Em determinados 200 passos teremos subido uns 100 metros. É o violento início de estimulante treking de Sarangkot até Dhampus. Nepal, zona de Pokhara. Paramos para recuperar fôlego. Que se esvai com a paisagem idílica que nos rodeia.
Hamit está sentado. Na soleira da sua lojinha. Sereno, absorto num qualquer mundo. Os seus traços nobres sob pele queimada por cristalina luz logo chamam a atenção. A uns 15 metros, casal de viajantes está e permanecerá petrificado. Contempla o imponente cenário. Sem falar. Ou respirar…
Vou espreitar. “Sentem-se. Nada pagam por isso”, surpreende Hamit, estendendo o braço em direção a uma das cadeiras, na sombra de esplanada com apenas uma mesa.
Percebemos rapidamente que não é nepalês. “Sim, sou de Istambul. Mas isso foi numa outra vida. Agora vivo aqui. Há um ano”, conta.
O que leva alguém a deixar uma cidade encantadora, que desafia todos os sentidos, para viver em remota aldeia de difícil acesso?
Hamit sorri. Sem pressa, olha para um lado. Vira a cabeça lentamente para o outro. Brilha novamente. Agora com cada músculo do seu rosto, o mais sereno que alguma vez contemplei.
Desnecessárias, as palavras. Os imponentes Annapurna a deslizar ora suave, ora abruptamente para vale imenso. Que termina ali, aos nossos pés. Virando o rosto, nova depressão profunda. Fixamo-nos em Pokhara e o seu aconchegante lago.
“Os dias aqui são perfeitos.
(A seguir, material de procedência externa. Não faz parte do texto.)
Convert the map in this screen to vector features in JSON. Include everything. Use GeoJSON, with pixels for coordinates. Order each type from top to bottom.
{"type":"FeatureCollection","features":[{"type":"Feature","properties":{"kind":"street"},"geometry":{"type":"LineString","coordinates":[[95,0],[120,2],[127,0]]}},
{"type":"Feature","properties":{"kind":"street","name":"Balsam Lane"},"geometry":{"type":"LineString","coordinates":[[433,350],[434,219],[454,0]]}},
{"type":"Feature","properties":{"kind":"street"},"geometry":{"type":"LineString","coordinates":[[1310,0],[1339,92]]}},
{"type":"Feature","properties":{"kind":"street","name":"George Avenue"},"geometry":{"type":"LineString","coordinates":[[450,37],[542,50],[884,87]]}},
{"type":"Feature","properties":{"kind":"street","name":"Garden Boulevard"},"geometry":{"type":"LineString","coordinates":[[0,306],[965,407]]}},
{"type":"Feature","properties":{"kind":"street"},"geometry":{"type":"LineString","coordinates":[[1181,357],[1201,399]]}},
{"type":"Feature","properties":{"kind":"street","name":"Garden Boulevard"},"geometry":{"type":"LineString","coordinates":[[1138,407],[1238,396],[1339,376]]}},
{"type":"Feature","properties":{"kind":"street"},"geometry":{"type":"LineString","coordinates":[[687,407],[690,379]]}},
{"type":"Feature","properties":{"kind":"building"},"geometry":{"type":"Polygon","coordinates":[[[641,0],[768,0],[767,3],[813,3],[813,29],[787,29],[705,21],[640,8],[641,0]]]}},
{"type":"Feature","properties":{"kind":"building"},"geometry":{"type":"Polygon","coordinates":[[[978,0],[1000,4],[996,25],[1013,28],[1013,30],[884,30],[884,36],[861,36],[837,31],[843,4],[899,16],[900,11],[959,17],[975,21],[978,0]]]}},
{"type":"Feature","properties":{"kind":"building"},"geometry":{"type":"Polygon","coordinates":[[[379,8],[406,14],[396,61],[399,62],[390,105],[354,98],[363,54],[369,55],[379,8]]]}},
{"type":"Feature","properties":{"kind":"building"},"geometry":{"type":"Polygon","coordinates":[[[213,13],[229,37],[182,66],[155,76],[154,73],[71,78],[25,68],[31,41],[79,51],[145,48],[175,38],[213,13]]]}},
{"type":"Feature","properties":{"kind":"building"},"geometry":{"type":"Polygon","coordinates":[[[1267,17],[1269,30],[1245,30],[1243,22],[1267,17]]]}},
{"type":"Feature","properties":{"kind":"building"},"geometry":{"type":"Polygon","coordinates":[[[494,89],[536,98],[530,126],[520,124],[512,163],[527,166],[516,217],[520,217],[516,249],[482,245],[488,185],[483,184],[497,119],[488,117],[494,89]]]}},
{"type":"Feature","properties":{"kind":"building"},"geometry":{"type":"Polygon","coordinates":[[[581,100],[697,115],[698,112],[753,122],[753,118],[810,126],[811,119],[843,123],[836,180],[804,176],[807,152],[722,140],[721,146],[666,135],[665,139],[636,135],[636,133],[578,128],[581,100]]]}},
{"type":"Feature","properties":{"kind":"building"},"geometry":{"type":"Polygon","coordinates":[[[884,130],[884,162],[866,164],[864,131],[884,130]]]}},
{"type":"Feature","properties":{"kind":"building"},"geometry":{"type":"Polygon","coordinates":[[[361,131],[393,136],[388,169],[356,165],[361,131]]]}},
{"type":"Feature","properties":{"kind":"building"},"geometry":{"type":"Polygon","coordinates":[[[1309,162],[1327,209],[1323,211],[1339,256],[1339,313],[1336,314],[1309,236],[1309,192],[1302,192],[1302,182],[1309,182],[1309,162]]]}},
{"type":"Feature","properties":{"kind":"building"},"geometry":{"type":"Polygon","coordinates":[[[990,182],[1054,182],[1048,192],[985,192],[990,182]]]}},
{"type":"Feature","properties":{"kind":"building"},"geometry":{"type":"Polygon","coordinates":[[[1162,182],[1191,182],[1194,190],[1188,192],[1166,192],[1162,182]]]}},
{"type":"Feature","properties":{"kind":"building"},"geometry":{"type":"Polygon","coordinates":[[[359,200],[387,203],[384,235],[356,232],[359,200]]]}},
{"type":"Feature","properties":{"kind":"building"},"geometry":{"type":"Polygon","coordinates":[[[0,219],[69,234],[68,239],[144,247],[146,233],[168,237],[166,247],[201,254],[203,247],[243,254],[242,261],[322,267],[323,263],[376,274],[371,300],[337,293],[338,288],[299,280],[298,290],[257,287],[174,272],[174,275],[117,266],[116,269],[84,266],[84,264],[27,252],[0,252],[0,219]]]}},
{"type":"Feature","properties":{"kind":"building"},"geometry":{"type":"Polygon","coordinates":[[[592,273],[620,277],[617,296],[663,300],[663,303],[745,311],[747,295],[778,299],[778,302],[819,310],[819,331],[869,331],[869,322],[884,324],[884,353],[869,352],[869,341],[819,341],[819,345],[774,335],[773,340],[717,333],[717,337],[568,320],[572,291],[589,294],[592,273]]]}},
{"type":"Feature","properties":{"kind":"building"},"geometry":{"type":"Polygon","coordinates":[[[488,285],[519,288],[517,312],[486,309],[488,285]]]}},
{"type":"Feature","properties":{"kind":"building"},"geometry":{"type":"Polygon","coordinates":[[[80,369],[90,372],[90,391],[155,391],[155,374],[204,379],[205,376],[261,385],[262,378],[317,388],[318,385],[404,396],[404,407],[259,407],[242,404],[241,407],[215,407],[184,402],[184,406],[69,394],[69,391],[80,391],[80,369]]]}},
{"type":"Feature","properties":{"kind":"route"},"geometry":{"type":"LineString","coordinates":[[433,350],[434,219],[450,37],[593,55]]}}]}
Esta gente é pura. Longe do turismo, não tem maldade”, começa por explicar.
A vida dura apenas de sol a sol. A higiene pessoal consome-lhe meio dia. “Desço até um lago que tem uma cascata. Sem testemunhas, tomo banho e lavo a roupa. Quando regresso, espera-me alguma tarefa. Há sempre alguém a quem ajudar”.
Hamit não é turista. Nem viajante. Deixou de ser um estranho. Passou a ser parte da família. Já integra a paisagem. O odor. A textura. A magia do local.
“Roupas, carros, computadores, telemóveis, televisão… só coisas que atrapalham a minha vida. Há muito que deixei de sentir a sua falta. Num lugar destes, quem precisa disso?”, prossegue. Imperturbável.
Conta que, “na vida anterior”, levou a namorada turca em férias à Alemanha. “Estava apaixonado. Perdi a cabeça e ofereci-lhe um vestido de 1.000 euros. Reagiu como se nada fosse. Nada mais do que a minha obrigação”.
“Aqui, tenho companheira nepalesa. Há meses levei-a ali abaixo, a Pokhara. Demos a volta ao lago de mão dada. Apenas isso. Era a mulher mais feliz do Mundo. Até hoje diz-me, diariamente, o quanto me ama”, comparou.
Quarentão vivido, Hamit passou por 54 países antes de se estabelecer em Sarangkot: “Não há melhor lugar no Mundo”.
“Para vivermos, tudo o que precisamos é de sol, água e boa atmosfera. E aqui tenho tudo isso. Há um par de anos, fiquei aqui encalhado, em viagem. Agora, permanecerei cá até ao fim da vida”.